## Given records
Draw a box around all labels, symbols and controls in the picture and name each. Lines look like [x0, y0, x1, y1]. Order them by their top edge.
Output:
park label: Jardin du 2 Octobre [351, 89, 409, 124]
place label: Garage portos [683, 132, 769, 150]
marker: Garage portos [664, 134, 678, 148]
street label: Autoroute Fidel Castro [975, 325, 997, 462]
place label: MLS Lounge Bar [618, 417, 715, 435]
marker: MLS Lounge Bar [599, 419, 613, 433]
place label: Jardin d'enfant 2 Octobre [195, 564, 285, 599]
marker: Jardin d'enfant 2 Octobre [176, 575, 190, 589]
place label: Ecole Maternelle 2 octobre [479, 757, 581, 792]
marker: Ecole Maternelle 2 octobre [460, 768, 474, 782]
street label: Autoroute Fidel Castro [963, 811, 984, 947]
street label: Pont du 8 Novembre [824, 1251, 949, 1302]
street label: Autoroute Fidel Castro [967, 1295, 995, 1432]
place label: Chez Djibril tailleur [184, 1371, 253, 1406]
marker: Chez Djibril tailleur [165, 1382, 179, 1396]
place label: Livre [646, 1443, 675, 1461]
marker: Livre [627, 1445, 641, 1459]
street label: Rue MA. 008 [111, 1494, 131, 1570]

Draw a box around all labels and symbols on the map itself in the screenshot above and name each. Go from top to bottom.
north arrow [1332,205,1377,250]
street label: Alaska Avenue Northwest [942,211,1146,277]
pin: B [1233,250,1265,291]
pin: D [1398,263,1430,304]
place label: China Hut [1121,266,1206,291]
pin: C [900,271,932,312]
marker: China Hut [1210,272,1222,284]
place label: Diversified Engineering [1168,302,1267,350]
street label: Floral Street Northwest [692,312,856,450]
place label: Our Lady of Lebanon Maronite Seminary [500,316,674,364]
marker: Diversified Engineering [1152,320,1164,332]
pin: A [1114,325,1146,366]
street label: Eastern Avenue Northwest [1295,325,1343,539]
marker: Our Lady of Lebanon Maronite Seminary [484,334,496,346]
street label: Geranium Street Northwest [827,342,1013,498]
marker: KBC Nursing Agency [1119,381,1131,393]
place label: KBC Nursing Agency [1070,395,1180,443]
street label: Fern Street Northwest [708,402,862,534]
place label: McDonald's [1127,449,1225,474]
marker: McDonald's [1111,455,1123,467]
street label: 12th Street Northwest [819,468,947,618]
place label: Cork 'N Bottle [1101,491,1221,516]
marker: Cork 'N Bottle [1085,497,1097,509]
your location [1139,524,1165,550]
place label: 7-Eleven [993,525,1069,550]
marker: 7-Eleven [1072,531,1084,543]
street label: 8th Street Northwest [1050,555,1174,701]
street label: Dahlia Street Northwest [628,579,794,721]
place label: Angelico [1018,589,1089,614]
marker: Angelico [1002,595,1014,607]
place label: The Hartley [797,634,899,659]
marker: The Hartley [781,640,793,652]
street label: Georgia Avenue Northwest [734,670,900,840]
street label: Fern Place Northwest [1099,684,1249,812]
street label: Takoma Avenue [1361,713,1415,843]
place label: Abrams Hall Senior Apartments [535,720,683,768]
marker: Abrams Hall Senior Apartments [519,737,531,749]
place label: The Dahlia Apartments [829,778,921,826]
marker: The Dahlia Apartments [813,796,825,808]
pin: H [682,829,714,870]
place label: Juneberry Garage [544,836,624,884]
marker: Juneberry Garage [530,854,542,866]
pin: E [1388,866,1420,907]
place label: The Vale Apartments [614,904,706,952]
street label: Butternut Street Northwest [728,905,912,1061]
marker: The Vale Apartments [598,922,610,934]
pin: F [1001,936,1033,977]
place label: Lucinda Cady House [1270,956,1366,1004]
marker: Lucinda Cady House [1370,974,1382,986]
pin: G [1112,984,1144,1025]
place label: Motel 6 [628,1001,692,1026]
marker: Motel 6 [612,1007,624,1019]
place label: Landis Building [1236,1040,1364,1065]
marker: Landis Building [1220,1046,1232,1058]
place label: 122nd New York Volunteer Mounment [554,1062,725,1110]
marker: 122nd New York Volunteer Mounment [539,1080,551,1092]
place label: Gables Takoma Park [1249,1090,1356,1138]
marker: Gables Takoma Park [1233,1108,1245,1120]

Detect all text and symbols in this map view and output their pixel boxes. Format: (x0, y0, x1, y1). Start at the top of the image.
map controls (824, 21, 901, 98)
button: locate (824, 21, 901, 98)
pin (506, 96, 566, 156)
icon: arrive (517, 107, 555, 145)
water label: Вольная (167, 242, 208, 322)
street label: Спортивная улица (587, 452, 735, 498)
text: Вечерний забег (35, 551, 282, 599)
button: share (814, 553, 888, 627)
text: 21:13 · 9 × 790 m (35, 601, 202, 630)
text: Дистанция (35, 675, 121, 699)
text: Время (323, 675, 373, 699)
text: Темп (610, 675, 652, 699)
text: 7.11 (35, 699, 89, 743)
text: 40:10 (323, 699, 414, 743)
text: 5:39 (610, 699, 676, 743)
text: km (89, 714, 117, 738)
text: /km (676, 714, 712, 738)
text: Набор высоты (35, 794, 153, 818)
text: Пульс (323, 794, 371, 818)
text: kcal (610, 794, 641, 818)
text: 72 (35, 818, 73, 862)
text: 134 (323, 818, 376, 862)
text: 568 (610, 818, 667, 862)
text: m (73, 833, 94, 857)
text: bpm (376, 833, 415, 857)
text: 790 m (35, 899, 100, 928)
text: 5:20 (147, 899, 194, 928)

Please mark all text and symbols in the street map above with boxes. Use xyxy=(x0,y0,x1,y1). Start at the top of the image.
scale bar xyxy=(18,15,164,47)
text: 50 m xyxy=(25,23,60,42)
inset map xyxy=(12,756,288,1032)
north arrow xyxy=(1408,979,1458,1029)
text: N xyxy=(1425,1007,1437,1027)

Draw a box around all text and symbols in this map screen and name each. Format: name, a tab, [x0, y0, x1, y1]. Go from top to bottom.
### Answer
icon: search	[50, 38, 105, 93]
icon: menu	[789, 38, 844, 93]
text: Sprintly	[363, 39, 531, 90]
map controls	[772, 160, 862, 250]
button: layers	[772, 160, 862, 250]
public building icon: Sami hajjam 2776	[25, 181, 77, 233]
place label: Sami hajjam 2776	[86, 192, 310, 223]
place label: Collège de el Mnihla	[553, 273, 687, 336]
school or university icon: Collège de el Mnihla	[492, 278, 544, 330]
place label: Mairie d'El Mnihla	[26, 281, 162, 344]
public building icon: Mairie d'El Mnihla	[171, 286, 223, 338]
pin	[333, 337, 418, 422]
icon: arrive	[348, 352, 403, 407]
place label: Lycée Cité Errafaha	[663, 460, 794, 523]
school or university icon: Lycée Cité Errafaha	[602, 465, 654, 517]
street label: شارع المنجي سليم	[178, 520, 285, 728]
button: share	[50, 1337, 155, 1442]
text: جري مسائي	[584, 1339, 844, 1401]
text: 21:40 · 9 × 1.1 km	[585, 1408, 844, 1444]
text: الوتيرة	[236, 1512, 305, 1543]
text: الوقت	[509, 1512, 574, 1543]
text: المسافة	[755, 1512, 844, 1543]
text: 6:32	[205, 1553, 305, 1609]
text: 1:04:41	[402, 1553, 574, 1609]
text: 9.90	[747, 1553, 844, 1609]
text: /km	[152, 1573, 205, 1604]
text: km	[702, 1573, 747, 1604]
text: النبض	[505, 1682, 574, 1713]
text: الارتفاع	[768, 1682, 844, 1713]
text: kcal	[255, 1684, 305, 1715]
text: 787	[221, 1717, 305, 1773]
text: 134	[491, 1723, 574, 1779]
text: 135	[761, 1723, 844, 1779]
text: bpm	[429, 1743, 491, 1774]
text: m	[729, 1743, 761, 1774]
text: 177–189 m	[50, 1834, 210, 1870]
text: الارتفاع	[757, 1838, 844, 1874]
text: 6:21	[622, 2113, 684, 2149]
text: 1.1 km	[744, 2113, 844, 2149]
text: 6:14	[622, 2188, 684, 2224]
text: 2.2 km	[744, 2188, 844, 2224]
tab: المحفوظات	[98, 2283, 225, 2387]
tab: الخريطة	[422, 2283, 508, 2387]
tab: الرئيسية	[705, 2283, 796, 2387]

## To do
For the records above, tally the lines holding the word "Avenue". Answer with the number only.

## Exercise response
4